The news reaching us from the Kaunas Seminary is not good. The KGB continues diligently recruiting seminarians as agents. Ap­plicants to the Seminary are unabashedly told by Security agents: "If you do not work for us, you will not be admitted to the Seminary." Seminarians are compelled to give written pledges always to provide the information required by the security police.

Through the efforts of the KGB and the Religious Affairs Com­mission, a sizeable group of completely unsuitable applicants who terrorize good seminarians was admitted to ttte Seminary.

Seminary officials are afraid to expel such seminarians, lest they suffer the consequences. Most distressing is that some such seminarians have even been ordained, although the bishops who ordained them knew that church law itself forbids the ordination of some of them.

Seminary authorities should be thanked for expelling from the seminary, just before Christmas 1977, fourth-year seminarian R. Jakutis, who was drunk and disorderly during vacation and whom se­minarians considered to be a KGB agent. It is impossible to under­stand the Vilnius Archdiocesan Administrator C.(eslovas) Krivaitis and others who defended this seminarian at a meeting held at the seminary. The passive position of certain instructors and Ordinaries at the meeting attest to what degree they cater to the demands of the KGB.

============================================================

◆ WHAT NEEDS TO BE DONE ◆
Update the passage about the Kaunas Seminary: give everything from "Through the efforts" down to "some of them." again, with "bishops" changed to "prelates".

◆ MATERIAL PROVIDED ◆
============================================================

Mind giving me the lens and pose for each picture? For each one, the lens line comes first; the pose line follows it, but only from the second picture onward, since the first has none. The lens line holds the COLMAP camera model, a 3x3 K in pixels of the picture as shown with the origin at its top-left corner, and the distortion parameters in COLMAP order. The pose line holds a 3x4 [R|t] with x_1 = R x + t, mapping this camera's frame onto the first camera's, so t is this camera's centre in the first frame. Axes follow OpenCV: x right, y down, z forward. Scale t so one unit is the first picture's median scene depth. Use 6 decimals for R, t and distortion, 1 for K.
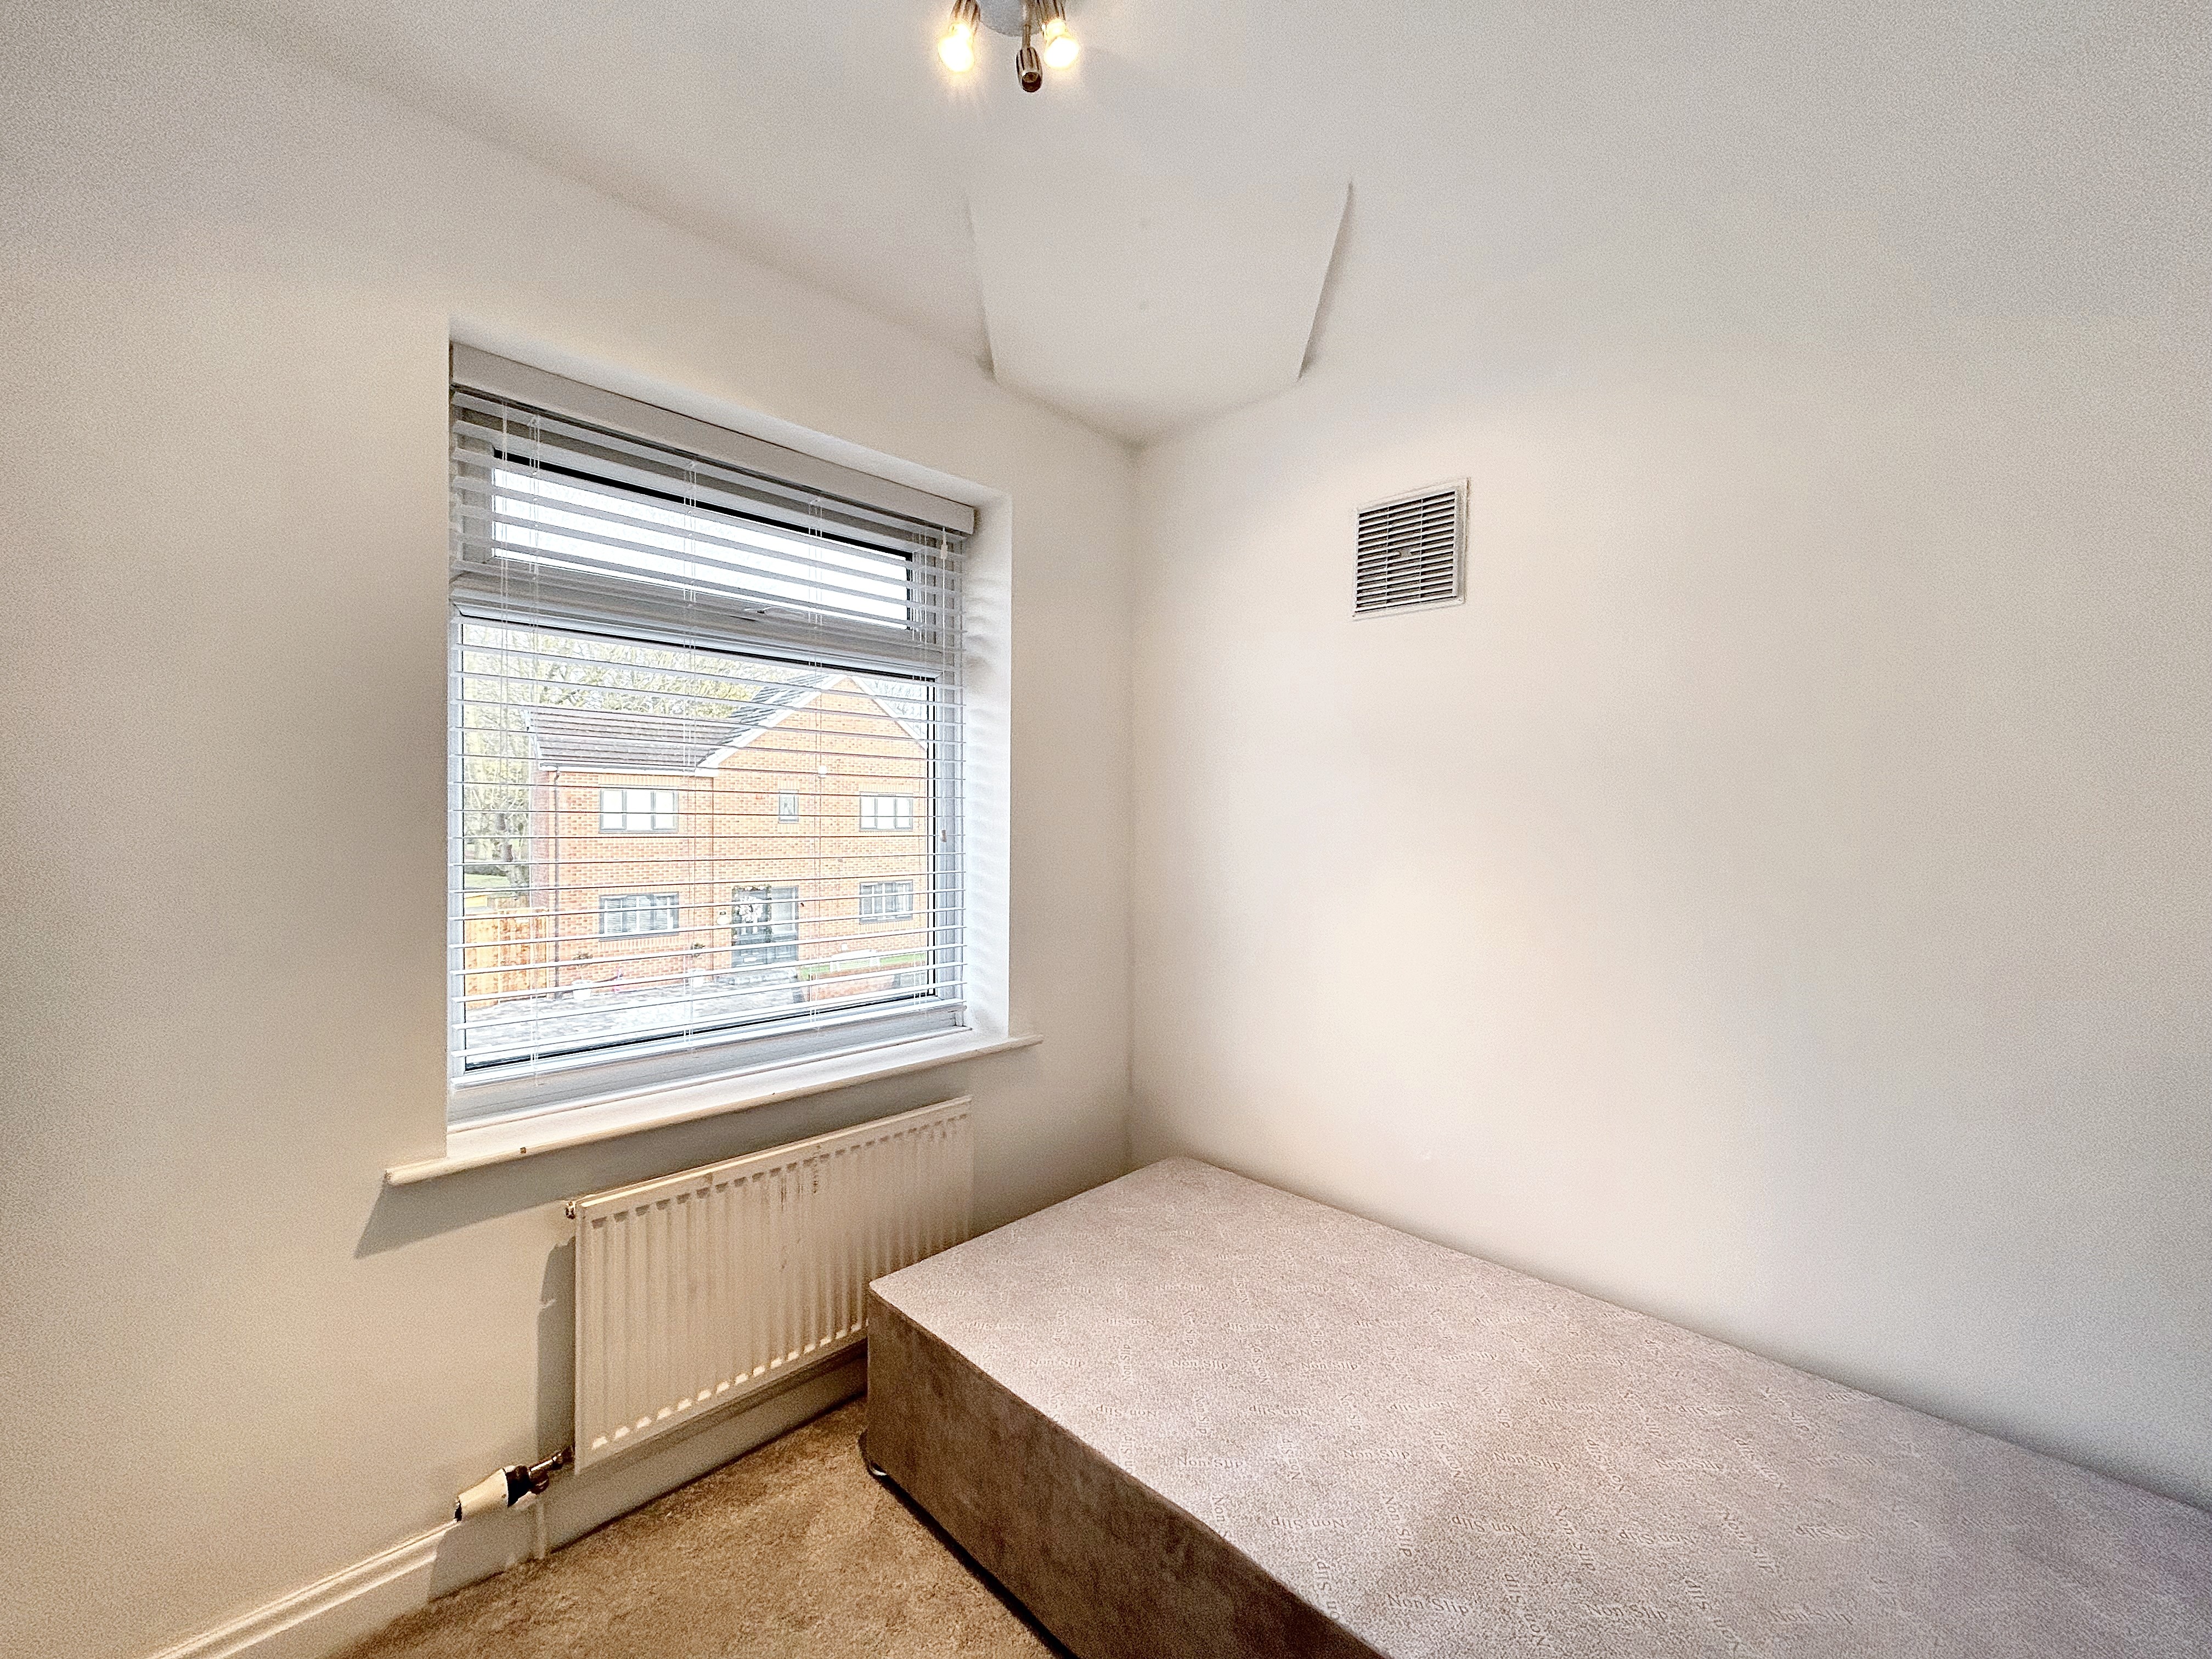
lens RADIAL K [[888.9, 0, 1116.3], [0, 888.9, 826.9], [0, 0, 1]] dist [-0.001821, -0.000078]
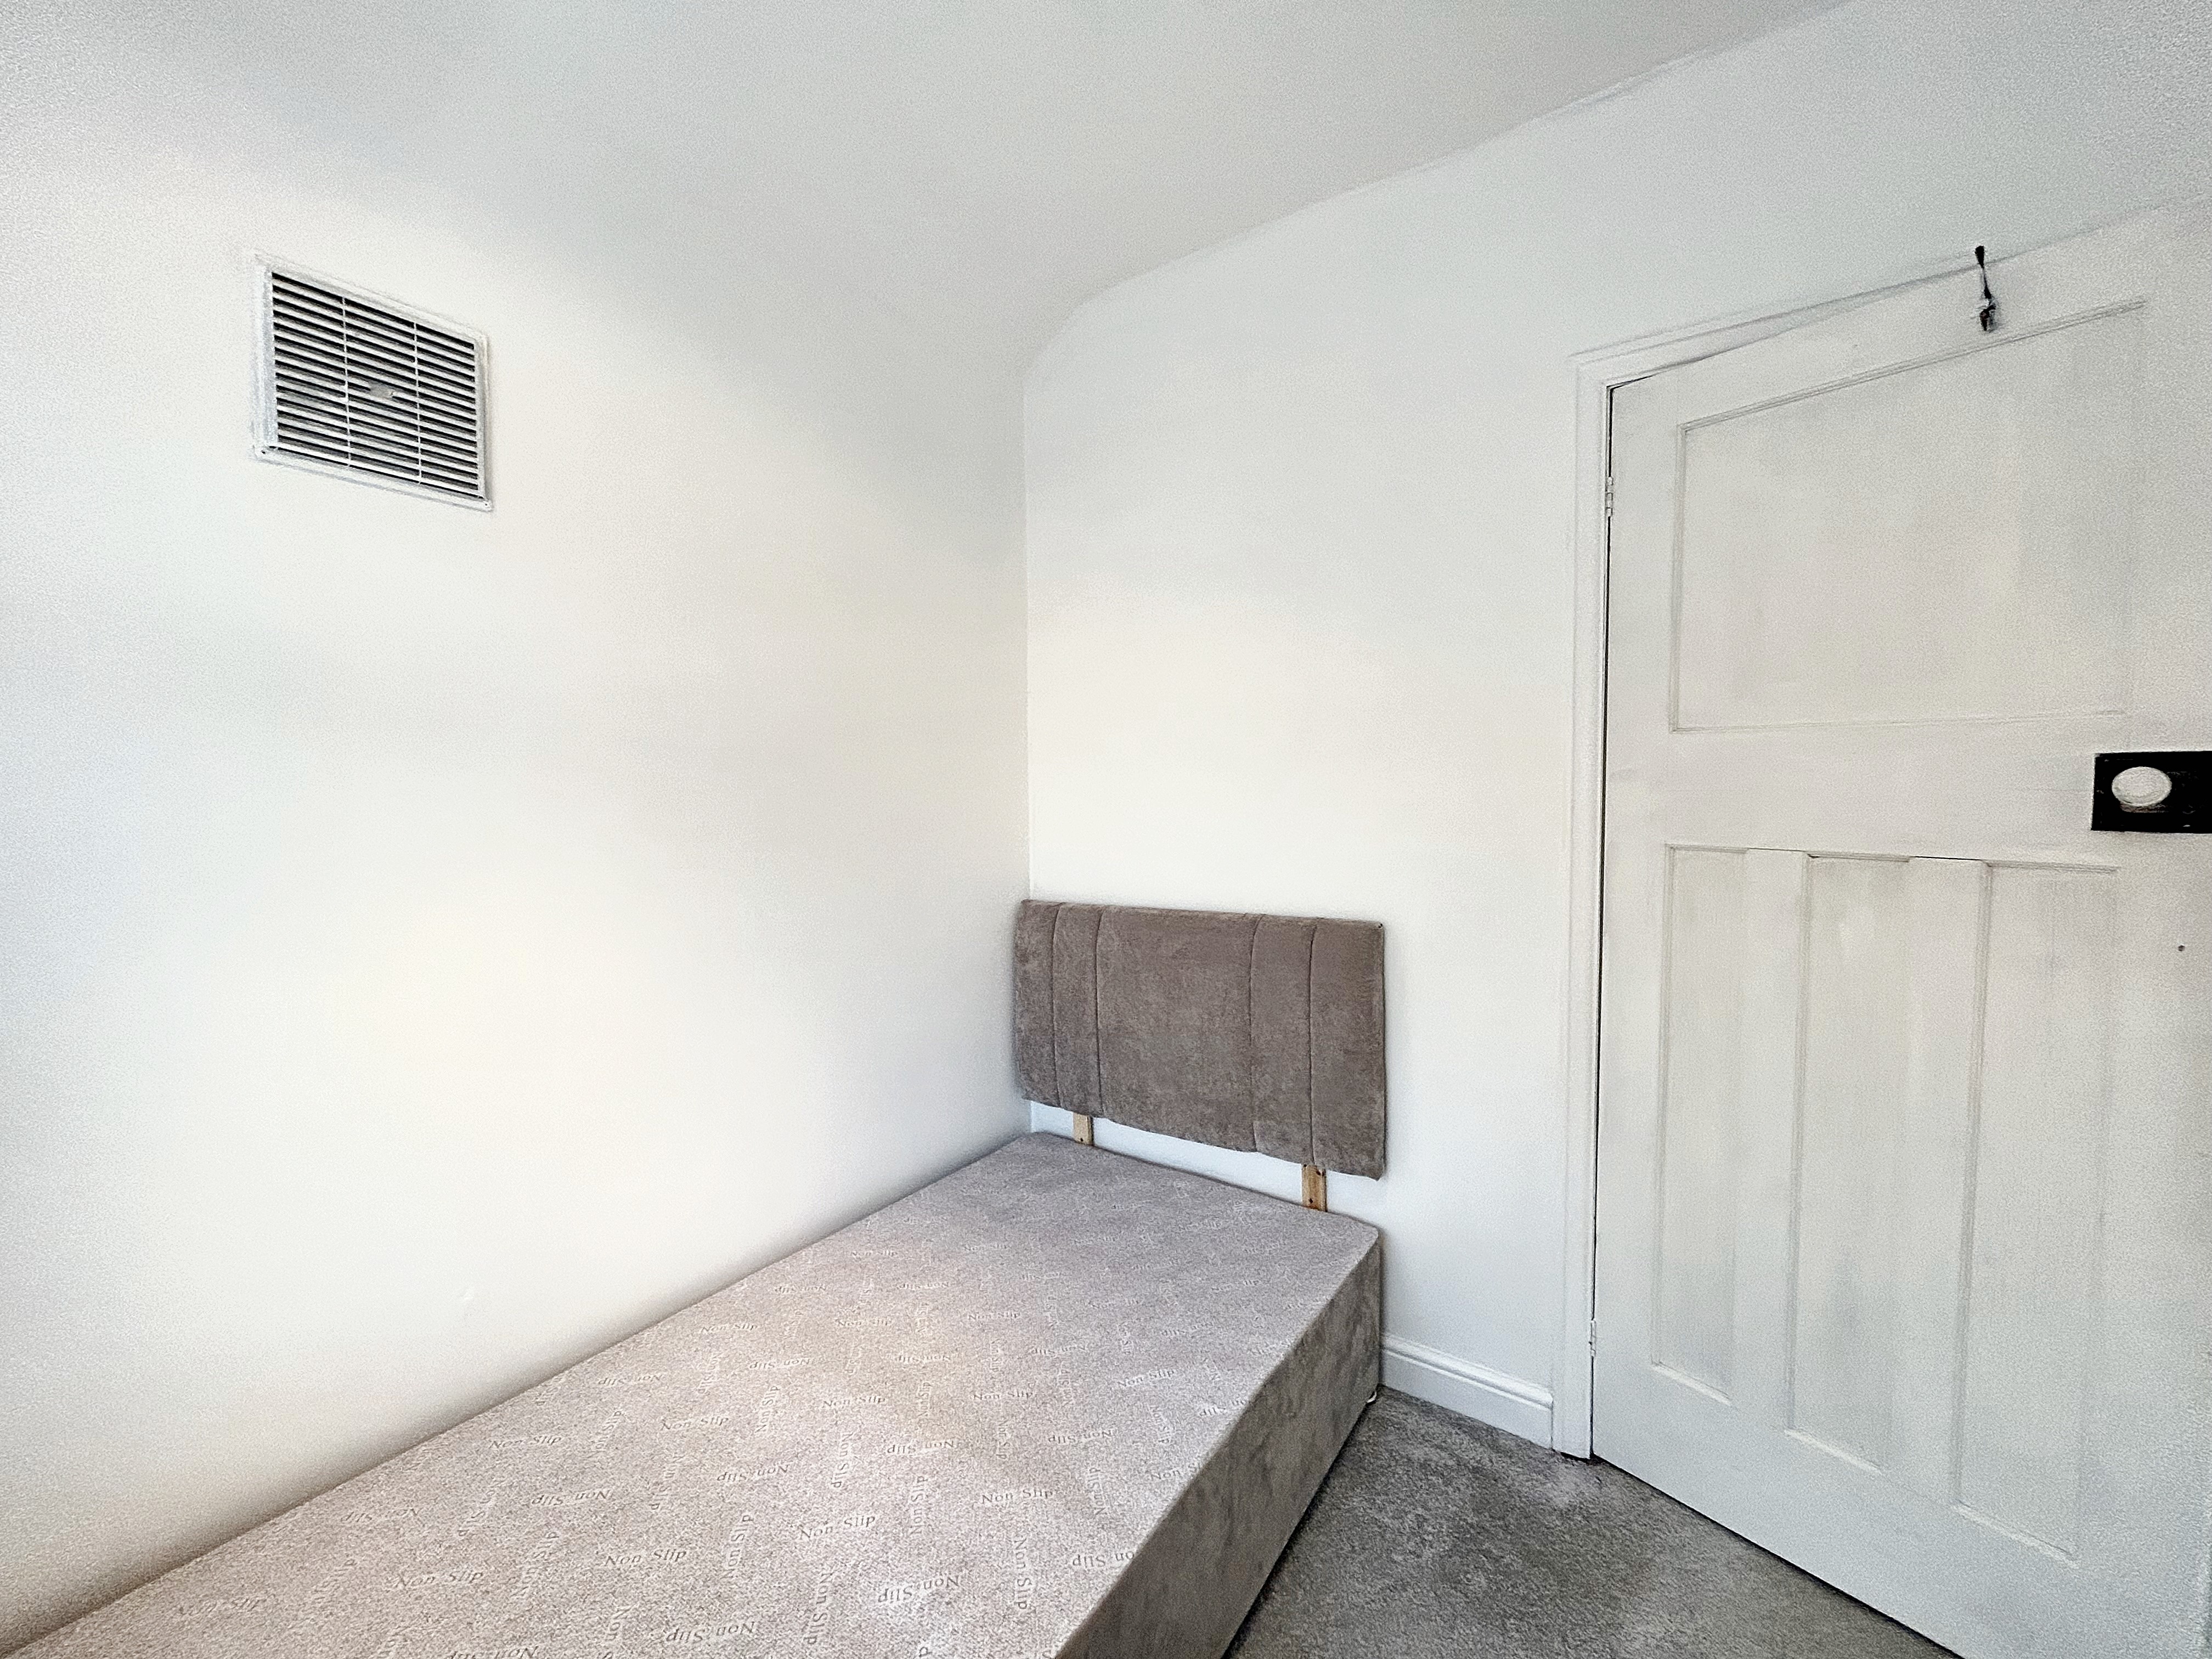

============================================================

◆ YOUR SOLUTION ◆
Through the efforts of the KGB and the Religious Affairs Com­mission, a sizeable group of completely unsuitable applicants who terrorize good seminarians was admitted to ttte Seminary.

Seminary officials are afraid to expel such seminarians, lest they suffer the consequences. Most distressing is that some such seminarians have even been ordained, although the prelates who ordained them knew that church law itself forbids the ordination of some of them.